Ta klapa rewizyjna od góry wygląda na dosć szeroką (dlugą) Nie da sie tamtędy zajrzeć do kotla ? Jak kiedys przerabiałem fabryczny kocioł, też musiałem kombinować z takim utrudnionym czyszczeniem.

 

Niestety, nie da sie zajzec do srodka. Mozna jedynie wyczyscic wymienniki i przestrzen miedzy oplomnikami a tylna sciana. Przed oplomniki nie da sie przecisnac, no chyba ze bysmy robili to szczotka druciana, to moze reke udaloby sie tam wetknac.

Odnośnik do komentarza
Udostępnij na innych stronach

A co myslicie o zbiorniku akumulacyjnym? Producent kotla obronil sie przed smoleniem wlasnie tym.

To moze byc calkiem dobry pomysl, zbiornik okolo 1000l, na piecu temperatura od 80 - 90 stopni, w zwiazku z czym smola nie powstanie raczej, dodatkowo po wygaszeniu pieca zbiornik odda to co zmagazynowal.

Odnośnik do komentarza
Udostępnij na innych stronach

Po pierwsze: smoła nie zależy od tego, że na kotle jest 40 czy 90 stopni, tylko od jakości spalania.
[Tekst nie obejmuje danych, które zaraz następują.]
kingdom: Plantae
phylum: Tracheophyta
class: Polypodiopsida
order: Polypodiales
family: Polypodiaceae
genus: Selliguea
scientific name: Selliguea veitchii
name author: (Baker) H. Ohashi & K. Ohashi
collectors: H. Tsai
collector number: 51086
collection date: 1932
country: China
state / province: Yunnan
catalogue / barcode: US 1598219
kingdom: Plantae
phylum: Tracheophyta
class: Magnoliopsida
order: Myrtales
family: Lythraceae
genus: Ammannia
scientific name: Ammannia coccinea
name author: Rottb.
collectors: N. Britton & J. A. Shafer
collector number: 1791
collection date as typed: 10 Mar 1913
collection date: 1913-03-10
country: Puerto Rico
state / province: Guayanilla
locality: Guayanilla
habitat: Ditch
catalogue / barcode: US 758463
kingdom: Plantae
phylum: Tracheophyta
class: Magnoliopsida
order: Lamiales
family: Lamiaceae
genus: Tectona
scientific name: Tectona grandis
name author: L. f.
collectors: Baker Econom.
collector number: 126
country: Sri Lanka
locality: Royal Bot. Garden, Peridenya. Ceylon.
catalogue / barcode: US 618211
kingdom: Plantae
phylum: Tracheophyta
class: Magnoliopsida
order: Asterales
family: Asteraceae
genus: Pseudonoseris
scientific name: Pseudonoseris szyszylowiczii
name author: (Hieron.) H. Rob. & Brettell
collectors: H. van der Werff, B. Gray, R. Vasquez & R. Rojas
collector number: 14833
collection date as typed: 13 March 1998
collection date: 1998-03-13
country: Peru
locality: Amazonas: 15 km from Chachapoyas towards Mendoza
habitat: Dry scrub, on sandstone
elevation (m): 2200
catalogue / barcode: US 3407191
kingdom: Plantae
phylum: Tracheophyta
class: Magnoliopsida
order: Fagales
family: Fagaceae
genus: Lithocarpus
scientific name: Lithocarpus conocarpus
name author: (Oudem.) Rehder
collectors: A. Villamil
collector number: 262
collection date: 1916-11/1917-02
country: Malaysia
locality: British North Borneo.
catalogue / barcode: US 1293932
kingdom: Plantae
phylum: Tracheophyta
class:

Smoła ma prawo osiadać na wszelkich powierzchniach o temperaturze niższej niż ok. 300 st.C. Można to zaobserwować na wylocie z kotła: ścianki kotła najczęściej zasmolone, czopuch przeważnie nie ma smoły, kawałek dalej także nie, ale już parę metrów wyżej - zasmolone. Widać rozkład temperatur w różnych miejscach.

Po drugie: każdy zbiornik to strata ciepła na przesyle czynnika i izolacji zbiornika.

Po trzecie: wysoka temperatura na kotle to większa strata kominowa.

Po czwarte: producent jak zwykle ściemnia.

Odnośnik do komentarza
Udostępnij na innych stronach

(...)

Moze cos z tego kominka mozna odniesc do pieca? Moze dobrym pomyslem jest wstawienie tuz za klapka powietrza wtornego czegos na ksztalt blaszki, ktora bedzie ''odbijala'' powietrze prosto w palenisko? A moze blaszka nie jest konieczna? - kto wie?

 

Nie widzę związku systemu czystej szyby kominka z doprowadzaniem powietrza wtórnego do kotła. W kominku powietrze omywa szybę tą szczeliną w górnej części szyby i tym samym blokuje w tym obszarze napływ dymu z wnętrza kominka. Taka "kurtyna" powietrzna. W kotle chodzi o coś zupełnie innego - skuteczne zmieszanie gazów z powietrzem.

Odnośnik do komentarza
Udostępnij na innych stronach

Kolejne spostrzezenia:

 

Wczoraj wsypalem do komory okolo 15-17 kg wegla kamiennego (duze bryly).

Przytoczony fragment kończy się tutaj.